(Beginning of Records provided)

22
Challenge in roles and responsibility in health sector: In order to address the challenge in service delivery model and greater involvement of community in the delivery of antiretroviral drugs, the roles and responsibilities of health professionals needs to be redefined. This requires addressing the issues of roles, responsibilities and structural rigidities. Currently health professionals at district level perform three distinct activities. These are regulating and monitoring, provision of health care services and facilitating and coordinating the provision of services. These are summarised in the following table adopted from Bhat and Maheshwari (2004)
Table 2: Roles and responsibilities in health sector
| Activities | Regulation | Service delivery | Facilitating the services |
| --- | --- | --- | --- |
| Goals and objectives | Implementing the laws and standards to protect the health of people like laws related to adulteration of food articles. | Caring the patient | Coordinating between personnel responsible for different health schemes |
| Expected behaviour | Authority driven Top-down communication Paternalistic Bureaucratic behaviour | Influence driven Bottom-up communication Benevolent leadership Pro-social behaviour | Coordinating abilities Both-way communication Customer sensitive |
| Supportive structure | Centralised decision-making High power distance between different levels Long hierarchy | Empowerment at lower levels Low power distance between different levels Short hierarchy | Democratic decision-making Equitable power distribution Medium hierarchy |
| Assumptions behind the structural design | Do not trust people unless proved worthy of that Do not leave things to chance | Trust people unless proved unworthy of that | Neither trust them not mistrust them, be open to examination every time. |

(End of Records provided)

**Exercise requirements:**
Would you copy out exactly the lines above that start at the one containing "Challenge in roles" and end at the one containing "Customer sensitive |", inclusive?

**Output for this exercise:**
Challenge in roles and responsibility in health sector: In order to address the challenge in service delivery model and greater involvement of community in the delivery of antiretroviral drugs, the roles and responsibilities of health professionals needs to be redefined. This requires addressing the issues of roles, responsibilities and structural rigidities. Currently health professionals at district level perform three distinct activities. These are regulating and monitoring, provision of health care services and facilitating and coordinating the provision of services. These are summarised in the following table adopted from Bhat and Maheshwari (2004)
Table 2: Roles and responsibilities in health sector
| Activities | Regulation | Service delivery | Facilitating the services |
| --- | --- | --- | --- |
| Goals and objectives | Implementing the laws and standards to protect the health of people like laws related to adulteration of food articles. | Caring the patient | Coordinating between personnel responsible for different health schemes |
| Expected behaviour | Authority driven Top-down communication Paternalistic Bureaucratic behaviour | Influence driven Bottom-up communication Benevolent leadership Pro-social behaviour | Coordinating abilities Both-way communication Customer sensitive |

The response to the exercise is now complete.